» **掲載文**
○ ○ ○ ○ ○ ○ ○
こんにゃく体操について

『疲れがスーっと消える! 超脱力こんにゃく体操』(講談社 1260円)

筋肉が元気になる! からだをほぐす50の体操

こんにゃく体操は、身体の筋肉や関節の周りを緩める筋トレです。力を抜いて行う筋トレなのです。

 

キーポイントは脱力です。
これは、やみくもに全身の力を脱力するわけではありません。
余計な力を抜くのです。

余計な力とは、無意識のうちに身体に入っている力。それは身体の固いところです。(筋肉が力こぶのように固まっているところ。)症状としては、立っているだけで腰がいたくなる、とか。肩甲骨が背中に埋まっている、とか。肩こりも筋肉に力が入って固くなったままの状態ということです。

そのほか動いたときに生じる余計な力もあります。たとえば、何かしようとすると(身体を動かそうとすると)つい肩に力が入ってしまう、とか。バランスが悪くていつも脚に力がはいっている、とか。

余計な力はすべてからだへの負担となります。

負担がかかるとどうなるか?

その部分はがんばってます。→力がはいります。→筋肉は縮みます→固くなります。→固さは身体に残ります→筋肉が縮んだままになってます→凝りになります

マッサージに行けば、一時的にそのコリは緩和して楽になります。でも、やはり一時的に楽になるだけです。なぜなら、硬くくなったところを柔らかくするだけだからです。

変なところに力が入って姿勢がゆがんだり崩れたりしないように、身体の土台となるところを鍛えなければ腰痛や肩こりは繰り返されるのです。
○ ○ ○ ○ ○ ○ ○
» **演習用資料**
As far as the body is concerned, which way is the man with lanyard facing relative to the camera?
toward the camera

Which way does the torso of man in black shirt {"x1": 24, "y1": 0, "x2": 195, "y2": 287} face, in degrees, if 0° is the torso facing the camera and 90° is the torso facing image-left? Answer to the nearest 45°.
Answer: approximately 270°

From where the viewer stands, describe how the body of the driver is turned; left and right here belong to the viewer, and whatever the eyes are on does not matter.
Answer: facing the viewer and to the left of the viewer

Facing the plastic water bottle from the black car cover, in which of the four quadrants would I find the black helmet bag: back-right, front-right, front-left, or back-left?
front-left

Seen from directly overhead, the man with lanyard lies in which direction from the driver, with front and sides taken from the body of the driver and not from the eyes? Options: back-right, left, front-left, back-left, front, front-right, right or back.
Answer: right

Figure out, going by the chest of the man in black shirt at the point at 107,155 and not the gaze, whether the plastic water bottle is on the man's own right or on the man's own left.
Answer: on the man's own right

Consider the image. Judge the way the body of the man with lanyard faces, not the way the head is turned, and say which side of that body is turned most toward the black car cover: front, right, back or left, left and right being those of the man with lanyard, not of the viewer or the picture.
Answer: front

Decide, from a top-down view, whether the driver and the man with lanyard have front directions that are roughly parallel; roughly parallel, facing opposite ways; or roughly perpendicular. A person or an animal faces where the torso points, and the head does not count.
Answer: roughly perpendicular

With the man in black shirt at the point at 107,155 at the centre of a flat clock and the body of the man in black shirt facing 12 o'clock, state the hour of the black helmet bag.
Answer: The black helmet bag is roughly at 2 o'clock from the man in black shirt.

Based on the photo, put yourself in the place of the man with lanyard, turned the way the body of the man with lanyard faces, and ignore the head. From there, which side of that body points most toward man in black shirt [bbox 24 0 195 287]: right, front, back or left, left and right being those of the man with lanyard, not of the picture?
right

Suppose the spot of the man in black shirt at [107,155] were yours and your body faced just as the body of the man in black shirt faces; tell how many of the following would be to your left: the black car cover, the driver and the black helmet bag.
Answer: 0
○ ○ ○ ○ ○ ○ ○
» **取り組む作業**
**a)** 掲載文のうち、「余計な力とは、無意識のうちに」から始まり「負担がかかるとどうなるか?」で終わる部分を一字も変えずに書き写してください。
**b)** レコードの中で「clock」という語を含む行を、一つ残らず報告してください。
掲載文とレコードは互いに無関係です。

» **演習の解答**
**a)**
余計な力とは、無意識のうちに身体に入っている力。それは身体の固いところです。(筋肉が力こぶのように固まっているところ。)症状としては、立っているだけで腰がいたくなる、とか。肩甲骨が背中に埋まっている、とか。肩こりも筋肉に力が入って固くなったままの状態ということです。

そのほか動いたときに生じる余計な力もあります。たとえば、何かしようとすると(身体を動かそうとすると)つい肩に力が入ってしまう、とか。バランスが悪くていつも脚に力がはいっている、とか。

余計な力はすべてからだへの負担となります。

負担がかかるとどうなるか?

**b)**
With the man in black shirt at the point at 107,155 at the centre of a flat clock and the body of the man in black shirt facing 12 o'clock, state the hour of the black helmet bag.
Answer: The black helmet bag is roughly at 2 o'clock from the man in black shirt.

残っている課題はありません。